In der Natur muss nicht jede Art alles selbst können und es ist nicht immer der Einzelkämpfer, der sich durchsetzt: Oft liegt der Schlüssel zum Erfolg darin, den richtigen Partner zu finden.
Dabei sind die Kooperationen vielfältig, wie der Naturschutzbund Österreich erklärt: Die Beziehungsformen reichen von dauerhaften Symbiosen über Zweckgemeinschaften bis hin zu kurzen, überraschenden Bündnissen zwischen Arten – sogar zwischen Mensch und Natur.
Reibungslose Suche nach Nachmietern
Ein Beispiel der Zusammenarbeit liefern tierische Baumeister: Spechte, Dachse, Biber oder Krähen schaffen Strukturen, die weit über ihre ursprüngliche Funktion hinaus Bestand haben.

Wenn der Baumeister längst ausgezogen ist, beginnt für andere Arten erst die Nutzung: Verlassene Spechthöhlen werden zu Brutplätzen und Winterquartieren, alte Dachsbauten zu sicheren Rückzugsorten und leere Schneckenhäuser zu begehrten Behausungen für kleinste Tiere. So wird aus einem ehemaligen Unterschlupf für die eine Art ein wertvoller Lebensraum für andere Arten.
Diese Nachnutzung verdeutlicht auch, wie wichtig es ist, Höhlenräume, Totholz, Baue und Nester in der Landschaft zu erhalten.
Auf wilder Fahrt im Sammeltaxi
Noch kleiner, aber nicht weniger raffiniert ist die Kooperation der Milben. Da sie mitunter nur einen Millimeter groß sind, können sie viele ihrer Lebensräume kaum aus eigener Kraft erreichen. Deshalb nutzen sie größere Tiere als Transportmittel. Bei dieser sogenannten Phoresie reisen sie beispielsweise huckepack auf Käfern zu neuen Lebensräumen.

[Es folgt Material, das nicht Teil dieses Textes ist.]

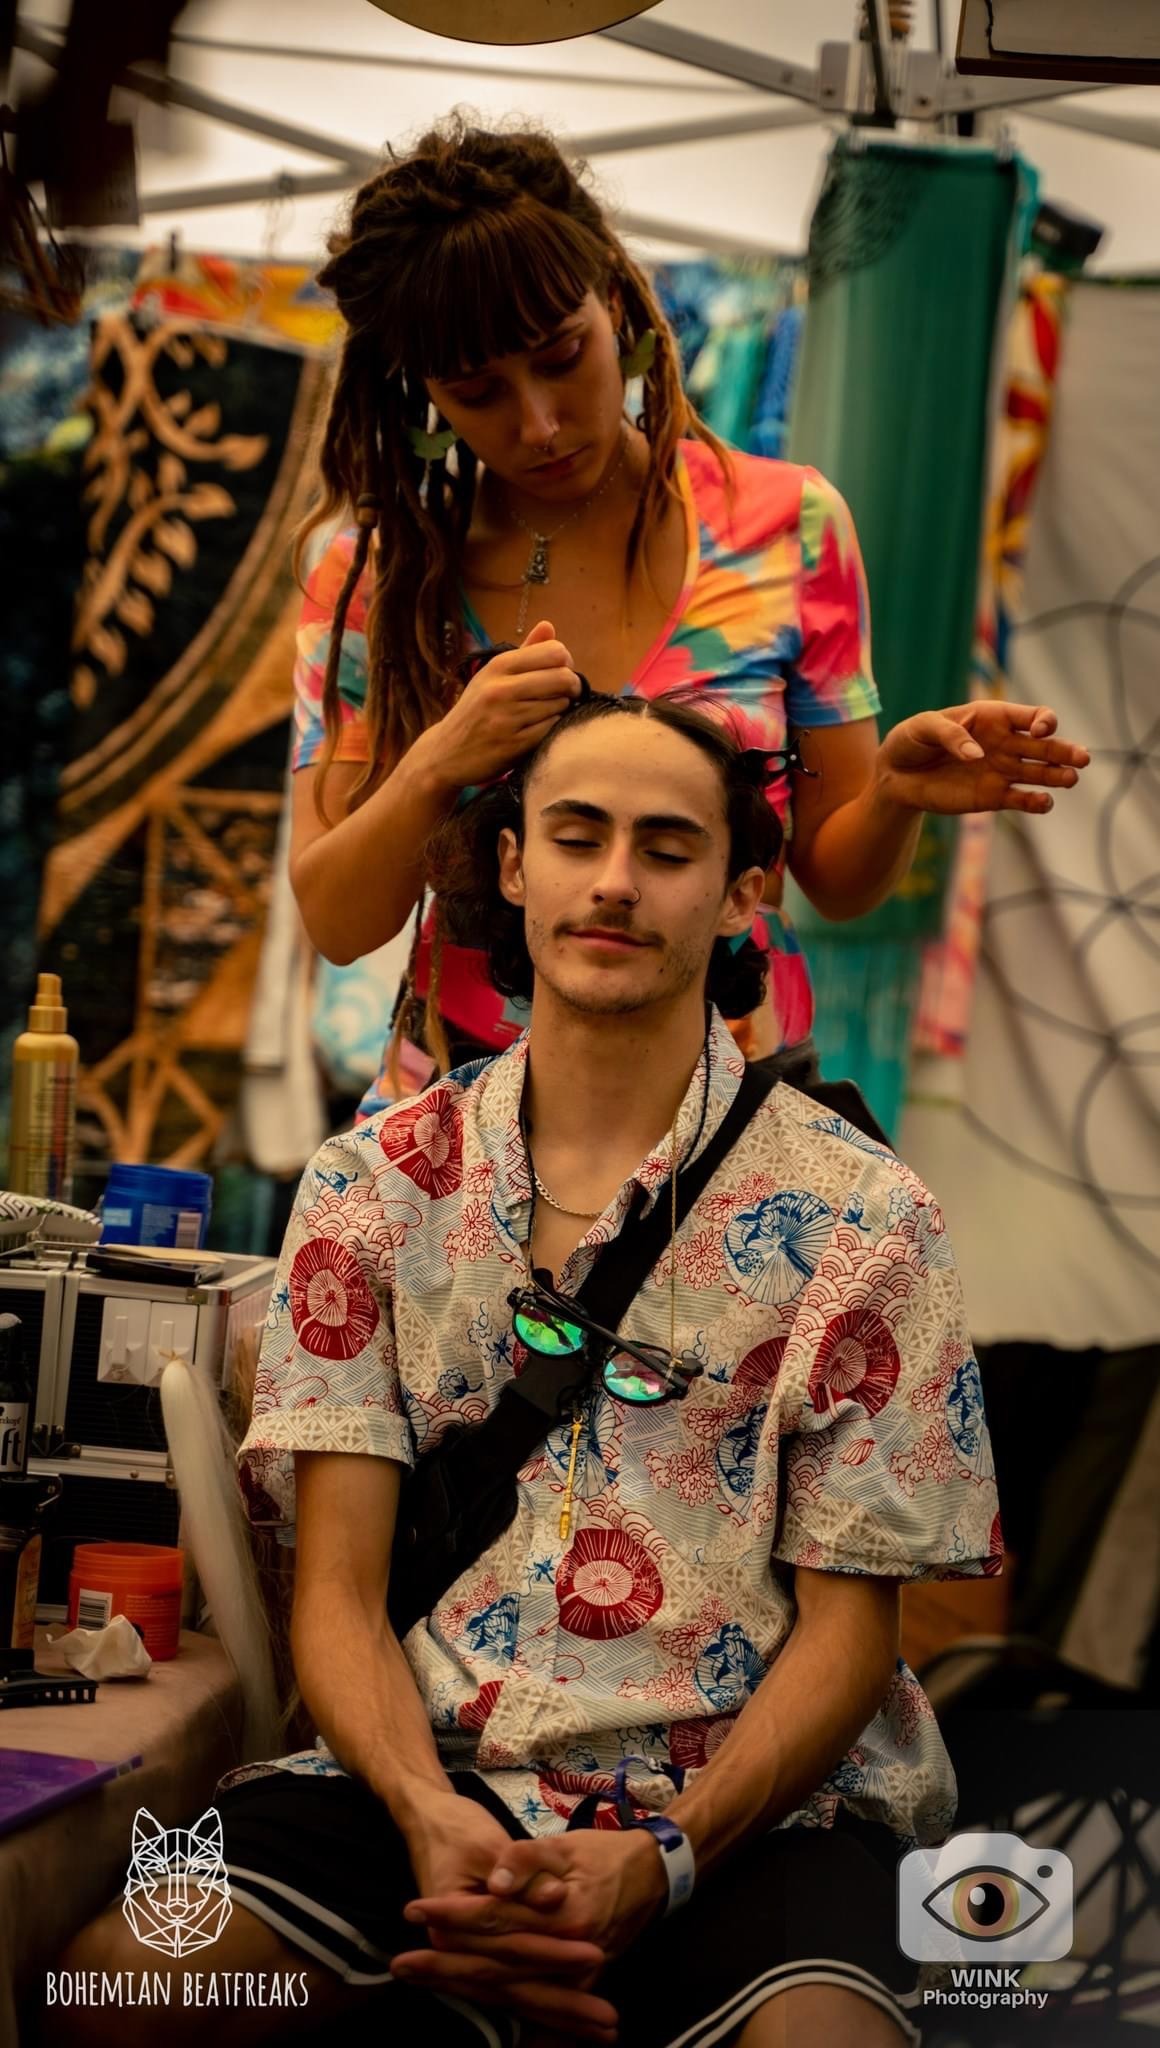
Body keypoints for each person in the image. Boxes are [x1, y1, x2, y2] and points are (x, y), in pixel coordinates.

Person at [51, 693, 1002, 2048]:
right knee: (126, 1984)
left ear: (742, 891)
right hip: (410, 1779)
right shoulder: (372, 1189)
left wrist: (662, 1854)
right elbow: (335, 1590)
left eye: (668, 848)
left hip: (747, 1815)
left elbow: (853, 1638)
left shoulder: (867, 1223)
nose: (615, 880)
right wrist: (427, 1816)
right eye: (576, 834)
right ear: (512, 869)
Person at [288, 116, 1089, 1111]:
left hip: (727, 1140)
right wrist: (442, 757)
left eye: (559, 355)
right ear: (422, 400)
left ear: (617, 304)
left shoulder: (786, 525)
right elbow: (332, 915)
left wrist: (889, 795)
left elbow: (833, 879)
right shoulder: (373, 577)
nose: (536, 422)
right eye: (478, 390)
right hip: (456, 1144)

Manche Milben verfügen dafür über spezielle Haftstrukturen, andere suchen geschützte Plätze unter den Flügeldecken oder an den Beinen ihrer Wirte. Manchmal hat auch der „Taxler“ noch etwas davon, können doch beispielsweise Raubmilben die Brutkammern der Totengräberkäfer von Fadenwürmern und Fliegeneiern befreien und damit den Bruterfolg der Käfer fördern.
Partnerschaft zwischen Mensch und Natur
Die afrikanischen Honeybirds, auch Honiganzeiger genannt, sind ein Beispiel dafür, dass auch Mensch und Natur zu Partnern werden: Diese Vögel führen Menschen gezielt zu wilden Bienenstöcken und erleichtern ihnen dadurch die Honigsuche. Der Mensch öffnet die Bienenstöcke, was dem Vogel nicht möglich wäre, wodurch der Honeybird das zurückgebliebene Bienenwachs und die darin verbliebenen Larven – eine energiereiche Nahrung – konsumieren kann.
Angesichts dieser Beispiele hält der Naturschutzbund fest, dass Netzwerken in der Natur viel mehr bedeutet als nur Harmonie. Stattdessen verdeutlichen diese natürlichen Kooperationen, wie eng die verschiedenen Lebewesen miteinander verflochten sind. Daher gilt: Wer einen Lebensraum schützt, schützt vielfach nicht nur eine einzelne Art, sondern ein ganzes Netzwerk von Beziehungen.